**Work item:**
Copy the entries that appear below in full, leaving out any picture among them.

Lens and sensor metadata
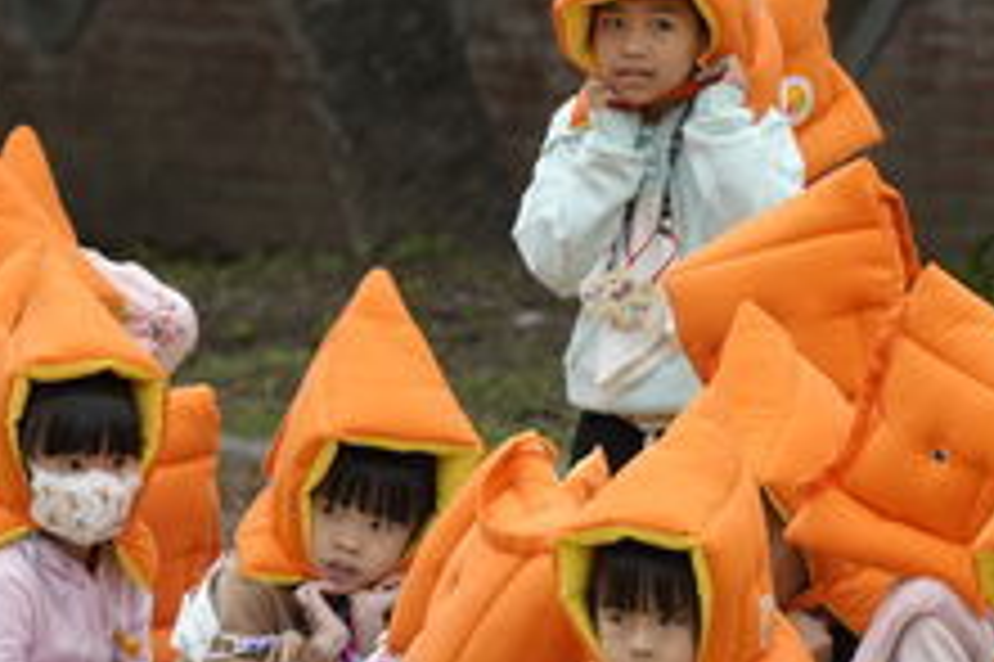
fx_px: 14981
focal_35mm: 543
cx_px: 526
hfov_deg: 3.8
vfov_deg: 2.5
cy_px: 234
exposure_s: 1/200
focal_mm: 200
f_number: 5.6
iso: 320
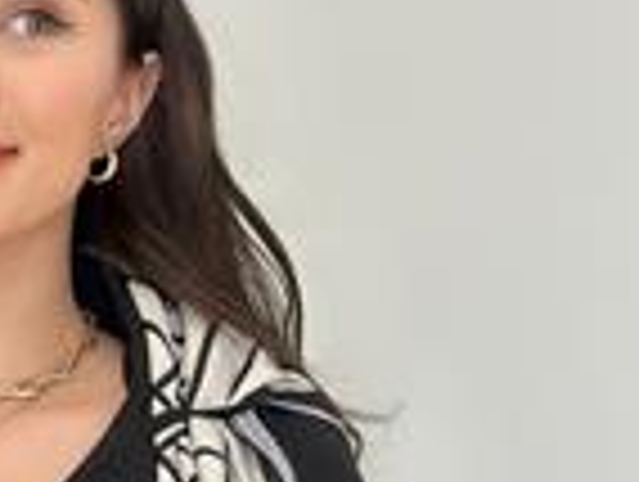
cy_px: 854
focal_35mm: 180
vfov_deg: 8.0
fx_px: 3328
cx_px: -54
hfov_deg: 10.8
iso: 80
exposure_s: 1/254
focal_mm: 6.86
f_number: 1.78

**Task output:**
fx_px: 14981
focal_35mm: 543
cx_px: 526
hfov_deg: 3.8
vfov_deg: 2.5
cy_px: 234
exposure_s: 1/200
focal_mm: 200
f_number: 5.6
iso: 320
cy_px: 854
focal_35mm: 180
vfov_deg: 8.0
fx_px: 3328
cx_px: -54
hfov_deg: 10.8
iso: 80
exposure_s: 1/254
focal_mm: 6.86
f_number: 1.78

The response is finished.